Tak sulit memahami, mengapa jumlah pencari suaka terus meningkat dan Korsel menjadi pilihan mereka. Pengungsi tak lepas dengan krisis yang terus-menerus terjadi di belahan bumi lain, akibat konflik, penindasan, kemiskinan, atau bencana alam. Korsel menjadi tujuan pilihan para pencari suaka karena kemakmuran yang dicapai. Dana Moneter Internasional (IMF), misalnya, menempatkan Korsel masuk 10 negara kekuatan ekonomi terbesar di dunia. Bangkit dari kubangan kemiskinan dan perang tahun 1950-an, negara itu pernah dijuluki salah satu ”Macan Asia” berkat keperkasaan perusahaan manufaktur otomotif, telekomunikasi, perkapalan, dan lainnya. Pada 2017, pendapatan yang diraup 10 raksasa bisnis, termasuk Hyundai dan Samsung, menyumbang 44 persen produk domestik bruto Korsel. Wajar jika negara itu memiliki daya tarik bagi pencari suaka.
Korsel menerima Konvensi Perserikatan Bangsa-Bangsa (PBB) tentang Pengungsi Tahun 1951 pada 3 Desember 1992. Dengan mengikatkan diri pada konvensi itu, Korsel terikat pada hak dan tanggung jawab terkait masalah pengungsi, yang diatur dalam konvensi itu. Seperti diberitakan, dari sedikitnya 5.896 pemohon status pengungsi pada Januari hingga Agustus tahun ini, hanya 164 pemohon yang diterima.
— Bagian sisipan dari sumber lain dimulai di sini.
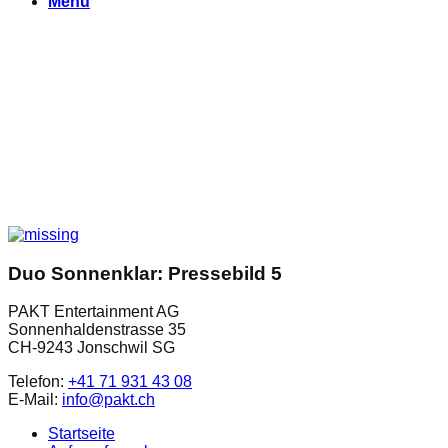
Menu
Duo Sonnenklar: Pressebild 5
PAKT Entertainment AG
Sonnenhaldenstrasse 35
CH-9243 Jonschwil SG
Telefon:
+41 71 931 43 08
E-Mail:
info@pakt.ch
Startseite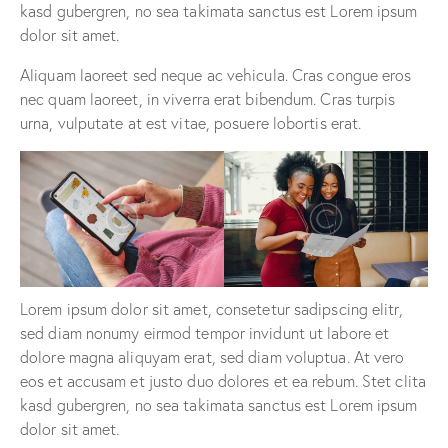
kasd gubergren, no sea takimata sanctus est Lorem ipsum
dolor sit amet.
Aliquam laoreet sed neque ac vehicula. Cras congue eros
nec quam laoreet, in viverra erat bibendum. Cras turpis
urna, vulputate at est vitae, posuere lobortis erat.
Lorem ipsum dolor sit amet, consetetur sadipscing elitr,
sed diam nonumy eirmod tempor invidunt ut labore et
dolore magna aliquyam erat, sed diam voluptua. At vero
eos et accusam et justo duo dolores et ea rebum. Stet clita
kasd gubergren, no sea takimata sanctus est Lorem ipsum
dolor sit amet.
Dari jumlah itu, hanya 41 pemohon ditetapkan sebagai pengungsi, sedangkan 123 orang lainnya diberi izin tinggal sementara. Jelas, itu jumlah yang sangat kecil (Kompas.id, 2/11/2020).
Banyak faktor mengapa Pemerintah Korsel terkesan ”keras” dan ”kurang ramah” pada pencari suaka. Selain ada penilaian tentang klaim palsu sebagai pengungsi dan pengetatan kriteria pengungsi, juga ada sentimen xenofobia atau kebencia—karena takut atau waswas—di sebagian warga Korsel terhadap warga asing. Masih banyak juga warga negara berpenduduk 51 juta jiwa yang makin menua itu menekankan pentingnya etnis yang homogen.
Langkah ketat Seoul terhadap para pencari suaka, di mata oposisi, dianggap sebagai pembiaran sentimen xenofobia tetap subur di Korsel. Perlu kiranya semua elemen di negara itu mengenang kembali saat warga mereka menjadi pengungsi pada masa perang tahun 1950-an. Jika pengalaman sejarah ini menjadi kesadaran, pandangan negatif dan langkah terhadap para pencari suaka di negara itu akan berubah semakin baik.